AuthentiLens and Truecaller both help you identify who is trying to reach you and whether they are legitimate, but they operate on different parts of the communication chain and cover different content types.
Truecaller is a caller ID and spam detection service with a large global user base. It identifies unknown callers by cross-referencing a crowdsourced phone number database, flags numbers associated with spam or fraud, and allows users to block unwanted callers. Truecaller is designed for the incoming call experience: knowing who is calling before you answer.
AuthentiLens covers what comes after the call, or when fraud arrives through other channels. It analyzes text messages, emails, images, audio clips, videos, social profiles, and URLs for scam and AI manipulation signals. If a scammer sends you a voice message using a cloned voice, a text with a phishing link, or a profile to connect on a dating app, AuthentiLens checks those content types. Truecaller does not.

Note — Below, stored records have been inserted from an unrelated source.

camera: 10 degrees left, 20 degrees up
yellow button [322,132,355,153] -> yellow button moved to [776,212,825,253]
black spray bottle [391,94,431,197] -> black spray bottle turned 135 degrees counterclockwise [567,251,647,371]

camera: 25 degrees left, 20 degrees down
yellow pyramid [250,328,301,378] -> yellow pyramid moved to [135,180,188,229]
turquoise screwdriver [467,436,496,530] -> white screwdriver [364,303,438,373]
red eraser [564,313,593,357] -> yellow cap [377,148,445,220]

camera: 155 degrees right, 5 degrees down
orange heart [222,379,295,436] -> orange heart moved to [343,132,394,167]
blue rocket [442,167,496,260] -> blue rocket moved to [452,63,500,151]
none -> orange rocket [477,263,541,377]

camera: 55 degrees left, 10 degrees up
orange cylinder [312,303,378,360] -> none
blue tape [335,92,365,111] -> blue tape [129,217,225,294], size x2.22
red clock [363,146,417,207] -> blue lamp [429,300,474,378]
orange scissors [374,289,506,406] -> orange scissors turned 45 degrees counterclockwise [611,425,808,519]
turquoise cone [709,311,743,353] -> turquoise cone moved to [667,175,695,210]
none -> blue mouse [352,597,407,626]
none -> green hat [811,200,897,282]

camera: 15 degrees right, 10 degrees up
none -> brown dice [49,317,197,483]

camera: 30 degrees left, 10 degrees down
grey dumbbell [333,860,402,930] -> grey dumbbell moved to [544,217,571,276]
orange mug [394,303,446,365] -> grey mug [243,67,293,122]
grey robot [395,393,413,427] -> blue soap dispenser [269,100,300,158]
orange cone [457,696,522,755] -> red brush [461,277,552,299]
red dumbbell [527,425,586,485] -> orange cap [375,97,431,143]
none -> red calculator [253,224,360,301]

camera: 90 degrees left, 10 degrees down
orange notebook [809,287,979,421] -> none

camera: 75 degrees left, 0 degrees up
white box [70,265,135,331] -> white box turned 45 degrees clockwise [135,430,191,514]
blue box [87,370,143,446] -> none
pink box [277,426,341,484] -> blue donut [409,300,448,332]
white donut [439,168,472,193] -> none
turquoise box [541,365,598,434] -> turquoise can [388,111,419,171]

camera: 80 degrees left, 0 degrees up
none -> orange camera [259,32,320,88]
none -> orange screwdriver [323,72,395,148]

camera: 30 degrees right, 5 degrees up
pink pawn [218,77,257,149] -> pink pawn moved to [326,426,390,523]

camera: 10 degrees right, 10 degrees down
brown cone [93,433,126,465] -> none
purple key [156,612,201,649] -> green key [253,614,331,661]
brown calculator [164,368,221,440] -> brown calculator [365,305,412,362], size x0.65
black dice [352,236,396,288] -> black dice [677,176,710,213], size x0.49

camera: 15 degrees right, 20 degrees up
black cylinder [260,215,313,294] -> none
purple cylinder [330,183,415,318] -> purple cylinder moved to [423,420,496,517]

Voice cloning is an area where the two tools address different parts of the same threat. Truecaller may identify a call as coming from a suspicious number. AuthentiLens can analyze an audio clip of the call or voicemail to detect whether the voice in the recording is AI-generated rather than a real person.
For everyday users, using both tools covers more of the fraud surface: Truecaller screens incoming calls and identifies unknown numbers, while AuthentiLens checks the content that arrives through messages, files, profiles, and links.
Truecaller offers a free app with premium features available as a subscription. AuthentiLens is free to start with five scans. AuthentiLens Pro is $9.99 per month for unlimited scanning across all content types.